Schönwetter Balkon Happening

August 6, 2008

Heute morgen erwachte ich und durch die Spalten des Rollos schienen kräftige Sonnenstrahlen. „Super, der Sommer ist mal wieder auf Stipvisite“, dachte ich mir und untypisch für mich, begann mein Tag mit einem Lächeln.

Das Murren und Jammern der Kollegen im Büro überhörte ich einfach oder kommentierte sie dahingehend, dass es mir lieber ist etwas im Büro zu schwitzen als einen Sommer mit Tagestemperaturen um die 17°C. Denn die Sonne vermag etwas bei mir zu bewirken, was noch nichtmals ein Woddy Allen Film vermag: Mich grundlos lächeln zu lassen.

Nun, der Arbeitstag verging und ich freute mich auf einen entspannten Abend auf dem Balkon.

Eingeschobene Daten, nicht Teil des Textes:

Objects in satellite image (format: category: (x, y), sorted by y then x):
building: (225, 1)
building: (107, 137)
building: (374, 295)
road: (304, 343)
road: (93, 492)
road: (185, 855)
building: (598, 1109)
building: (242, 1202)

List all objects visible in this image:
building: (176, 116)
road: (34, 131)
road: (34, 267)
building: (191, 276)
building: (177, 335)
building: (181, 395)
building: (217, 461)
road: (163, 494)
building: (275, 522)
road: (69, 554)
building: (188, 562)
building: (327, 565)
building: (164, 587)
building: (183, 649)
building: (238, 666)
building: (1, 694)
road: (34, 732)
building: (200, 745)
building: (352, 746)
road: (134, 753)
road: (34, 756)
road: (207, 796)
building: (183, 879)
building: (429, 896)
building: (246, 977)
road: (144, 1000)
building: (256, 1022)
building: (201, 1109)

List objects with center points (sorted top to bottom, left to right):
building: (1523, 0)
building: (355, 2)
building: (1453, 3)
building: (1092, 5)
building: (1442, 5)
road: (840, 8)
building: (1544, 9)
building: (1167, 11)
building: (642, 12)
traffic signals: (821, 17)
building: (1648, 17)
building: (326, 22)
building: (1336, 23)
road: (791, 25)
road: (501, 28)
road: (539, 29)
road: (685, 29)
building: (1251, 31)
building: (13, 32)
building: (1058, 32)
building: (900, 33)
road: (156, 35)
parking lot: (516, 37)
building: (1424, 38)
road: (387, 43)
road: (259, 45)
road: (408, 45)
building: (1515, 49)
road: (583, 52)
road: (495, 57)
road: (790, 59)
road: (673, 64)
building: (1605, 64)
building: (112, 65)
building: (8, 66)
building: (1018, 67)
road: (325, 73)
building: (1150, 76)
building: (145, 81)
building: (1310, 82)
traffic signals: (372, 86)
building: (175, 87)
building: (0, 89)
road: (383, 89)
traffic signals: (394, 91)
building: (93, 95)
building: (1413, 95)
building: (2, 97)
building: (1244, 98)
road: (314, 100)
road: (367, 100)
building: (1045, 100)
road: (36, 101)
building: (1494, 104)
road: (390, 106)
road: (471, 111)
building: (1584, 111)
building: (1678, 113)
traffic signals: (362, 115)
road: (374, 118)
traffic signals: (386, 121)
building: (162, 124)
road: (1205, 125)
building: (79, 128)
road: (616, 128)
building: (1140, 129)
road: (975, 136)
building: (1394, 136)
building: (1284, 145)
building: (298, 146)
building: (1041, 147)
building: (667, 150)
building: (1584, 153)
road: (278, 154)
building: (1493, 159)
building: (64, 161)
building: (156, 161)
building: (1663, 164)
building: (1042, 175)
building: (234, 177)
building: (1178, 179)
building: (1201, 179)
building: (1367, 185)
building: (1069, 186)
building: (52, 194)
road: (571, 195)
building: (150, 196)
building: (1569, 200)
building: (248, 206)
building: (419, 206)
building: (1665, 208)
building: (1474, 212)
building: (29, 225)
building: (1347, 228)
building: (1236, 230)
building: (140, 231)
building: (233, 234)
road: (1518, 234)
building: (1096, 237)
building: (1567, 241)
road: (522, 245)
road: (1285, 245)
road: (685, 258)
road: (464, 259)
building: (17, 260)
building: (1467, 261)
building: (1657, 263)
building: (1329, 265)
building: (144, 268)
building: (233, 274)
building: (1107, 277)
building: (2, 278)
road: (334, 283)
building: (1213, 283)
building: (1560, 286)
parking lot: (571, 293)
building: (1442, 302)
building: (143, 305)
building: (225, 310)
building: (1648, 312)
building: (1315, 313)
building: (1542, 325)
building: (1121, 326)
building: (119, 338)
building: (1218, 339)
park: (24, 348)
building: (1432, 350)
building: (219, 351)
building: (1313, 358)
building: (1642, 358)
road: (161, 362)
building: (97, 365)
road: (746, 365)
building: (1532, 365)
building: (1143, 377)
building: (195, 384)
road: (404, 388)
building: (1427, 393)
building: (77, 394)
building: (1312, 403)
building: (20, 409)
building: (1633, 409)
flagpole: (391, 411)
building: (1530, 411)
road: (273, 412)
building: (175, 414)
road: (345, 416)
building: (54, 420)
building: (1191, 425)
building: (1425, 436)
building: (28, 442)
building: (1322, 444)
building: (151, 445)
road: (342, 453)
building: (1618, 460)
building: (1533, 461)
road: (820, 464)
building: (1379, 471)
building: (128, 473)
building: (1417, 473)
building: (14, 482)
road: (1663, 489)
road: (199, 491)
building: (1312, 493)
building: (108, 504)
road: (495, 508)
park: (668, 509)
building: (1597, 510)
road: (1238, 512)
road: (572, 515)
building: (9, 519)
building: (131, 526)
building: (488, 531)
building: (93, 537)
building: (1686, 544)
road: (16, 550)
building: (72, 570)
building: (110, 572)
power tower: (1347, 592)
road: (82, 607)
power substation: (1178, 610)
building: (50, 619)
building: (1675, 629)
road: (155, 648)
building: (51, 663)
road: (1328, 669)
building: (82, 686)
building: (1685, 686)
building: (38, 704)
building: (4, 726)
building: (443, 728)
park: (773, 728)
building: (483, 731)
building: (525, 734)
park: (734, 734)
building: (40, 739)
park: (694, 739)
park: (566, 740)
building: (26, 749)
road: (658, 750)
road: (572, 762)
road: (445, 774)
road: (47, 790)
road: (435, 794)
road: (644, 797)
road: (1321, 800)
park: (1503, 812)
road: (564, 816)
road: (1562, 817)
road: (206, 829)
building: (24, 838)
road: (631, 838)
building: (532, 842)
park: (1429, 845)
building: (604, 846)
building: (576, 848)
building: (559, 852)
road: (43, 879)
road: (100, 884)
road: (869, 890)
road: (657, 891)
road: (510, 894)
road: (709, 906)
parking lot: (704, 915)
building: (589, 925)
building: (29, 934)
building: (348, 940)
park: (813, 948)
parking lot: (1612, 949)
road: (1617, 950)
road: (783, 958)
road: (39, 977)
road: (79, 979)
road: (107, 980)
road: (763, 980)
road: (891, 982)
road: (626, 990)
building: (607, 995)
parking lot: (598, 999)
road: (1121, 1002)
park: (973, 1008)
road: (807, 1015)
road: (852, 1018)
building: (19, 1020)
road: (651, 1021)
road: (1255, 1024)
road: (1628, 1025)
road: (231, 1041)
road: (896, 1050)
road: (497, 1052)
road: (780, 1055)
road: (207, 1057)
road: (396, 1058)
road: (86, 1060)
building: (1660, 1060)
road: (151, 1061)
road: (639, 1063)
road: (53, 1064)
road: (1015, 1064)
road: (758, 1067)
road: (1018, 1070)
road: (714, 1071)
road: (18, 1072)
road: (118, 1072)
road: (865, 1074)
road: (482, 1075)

Laptop, Kippen und etwas zu trinken… und meine Ruhe, mehr sollte es nicht sein um einen perfekten Sommertag ausklingen zu lassen.

Beim betreten meiner Wohnung vermutete ich noch nichts böses. Ruhe, keine Menschenseele störte sie, bis auf mich natürlich. Dies änderte sich aber schlagartig als ich die Balkontür voller Vorfreude mit einem Schwung öffnete. Was mit dort entgegen plärrte war mehr als die sonst üblichen Rentnerpärchen auf den Balkonen in der Nachbarschaft, das Gesinde über mir hatte sich zum Grillabend zusammen gerottet. Mit Kind und Kegel und der ganzen Bagage. Und weiß Gott, sie haben scheinbar genügend Balger die lautstark ihr Recht versuchen durchzusetzen. Auch auf einem ca. 5qm großen Balkon.

Da mein Magen mir signalisierte es wäre Zeit für Nahrung, änderte ich meine Pläne, schloß die Balkontür wieder und begab mich erstmal in die Küche zwecks Nahrungszubereitung. Nach einer Schüssel Cornflakes war mein Hunger fürs erste gestillt und ich versuchte mich mittels TV ein wenig zu entspannen, und die ein oder andere Minute zu schlafen, bei geschlossenen Fenstern um den Lärm einfach aus meinen vier Wänden auszuschließen.

„Die Zeit arbeitet für dich“, dachte ich mir, „wenn die Kinder haben, werden die auch bestimmt früher gehen müssen…“. So ein Kind braucht ja irgendwie Schlaf und einen geregelten Tagesablauf. Ausserdem wird den kleinen Quälgeistern ja immer schnell langweilig und wenn sie Mama und Papa nur lange genug nerven, werden die schon verschwinden. Aber die Zeit war gegen mich.

Zwei Stunden vergingen, zwei anstrengende Stunden. Die Luft wurde zunehmend stickiger, und nach einer Stunde klebte bereits das T-Shirt nassgeschwitzt am Körper. Was ist eigentlich aus den Maximen der Erziehung geworden? Kein Wunder, dass ich die modernen „Familien“ heutzutage so sehr verachte. Anstatt der Wahrheit ins Gesicht zu blicken und einzusehen, dass das Leben vorbei ist und ab jetzt nur noch für die Kinder gelebt werden muss, wollen Eltern auf den Luxus des „Spass habens“ nicht verzichten. Und so brüllen sie alle munter in der Öffentlichkeit rum:“ Schakeliine, Kevin kommt ma bei mich bei. Die Mama will noch Party machen gehen!“. Tja, und so versammeln sie sich also auf den Balkonen dieser Nation um mir auf die Nerven zu gehen.

Aber warum sollte ich drinnen sitzen? iPod? Geladen! Laptop? Steckdose gibt es auch auf dem Balkon! Also nichts wie raus. Und die Ohrhörer rein, Musik laut und Laptop an.

Aber ich kann sie immernoch hören…. Also die Musik lauter, doch es nützt nichts… Als wenn ich ihre Gespräche fühlen könnte… Ich denke kurz an Mord, verwerfe den Gedanken aber direkt wieder. Schließlich sind Sie hier nicht auf dem Blog von GP gelandet, sondern auf meinem. Fast verzweifelt drücke ich die InEar-Plugs tiefer in meinen Gehörgang anscheinend in der Hoffnung doch einen zentralen Punkt innerhalb des Ohres zu treffen und einen massiven Höschaden davonzutragen.

Doch seien Sie unbesorgt lieber Leser, sowohl mir als auch den Familien über mir gehts noch gut. Das schreiben dieses Artikels hat mich ein wenig abgelenkt und es scheint auch ruhiger geworden zu sein. Entweder sind die Familien teilweise abgezogen oder aber Papa hat Kevin eine gepfeffert das die Wände wackelten. Was nun passiert ist weiß ich nicht, aber das Resultat zählt und nicht der Weg.